Yes, the decomposition supports the graphical interpretation. The seasonal component shows a repeating quarterly pattern, while the trend-cycle component captures the smoother long-term movement in the series.
# Part c: Seasonally adjusted data
dcmp |>
autoplot(season_adjust) +
labs(
title = "Seasonally Adjusted Gas Production",
y = "Seasonally adjusted gas"
)
gas_outlier_middle <- gas |>
mutate(Gas = if_else(row_number() == 10, Gas + 300, Gas))
dcmp_outlier_middle <- gas_outlier_middle |>
model(classical_decomposition(Gas, type = "multiplicative")) |>
components()
dcmp_outlier_middle |>
autoplot(season_adjust) +
labs(
title = "Seasonally Adjusted Gas with Middle Outlier",
y = "Seasonally adjusted gas"
)
The outlier creates a large spike in the seasonally adjusted data. It can also distort the estimated trend-cycle and seasonal indices because classical decomposition is sensitive to extreme values.
# Part e: Add an outlier near the end
gas_outlier_end <- gas |>
mutate(Gas = if_else(row_number() == n(), Gas + 300, Gas))
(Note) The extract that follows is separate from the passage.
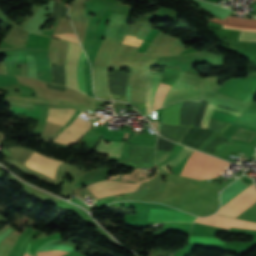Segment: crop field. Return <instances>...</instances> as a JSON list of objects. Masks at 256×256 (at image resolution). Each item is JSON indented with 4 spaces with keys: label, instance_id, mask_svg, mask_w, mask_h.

dcmp_outlier_end <- gas_outlier_end |>
model(classical_decomposition(Gas, type = "multiplicative")) |>
components()
dcmp_outlier_end |>
autoplot(season_adjust) +
labs(
title = "Seasonally Adjusted Gas with End Outlier",
y = "Seasonally adjusted gas"
)
Yes, the position of the outlier matters. An outlier in the middle affects the surrounding trend-cycle more because it is included in the moving average calculation. An outlier near the end mainly affects the final observations and may have less influence on the estimated trend-cycle.
library(seasonal)
library(x13binary)
set.seed(12345678)
myseries <- aus_retail |>
filter(`Series ID` == sample(aus_retail$`Series ID`, 1))
# X-11 decomposition
myseries |>
model(
x11 = X_13ARIMA_SEATS(Turnover ~ x11())
) |>
components() |>
autoplot()
The decomposition shows a strong upward trend in the Australian civilian labour force from 1978 to 1995. The trend component increases steadily over time, indicating long-term growth in the number of people participating in the labour force. The seasonal component is relatively small compared to the overall level of the series, with fluctuations generally between about -100 and 100, while the total series ranges from roughly 6500 to 9000. This indicates that seasonality exists but has a much smaller effect than the long-term trend.
Yes, the recession of 1991/1992 is visible in the decomposition, particularly in the remainder component and the trend component. Around 1991–1992 there are several unusually large negative residuals, and the upward trend temporarily slows during this period.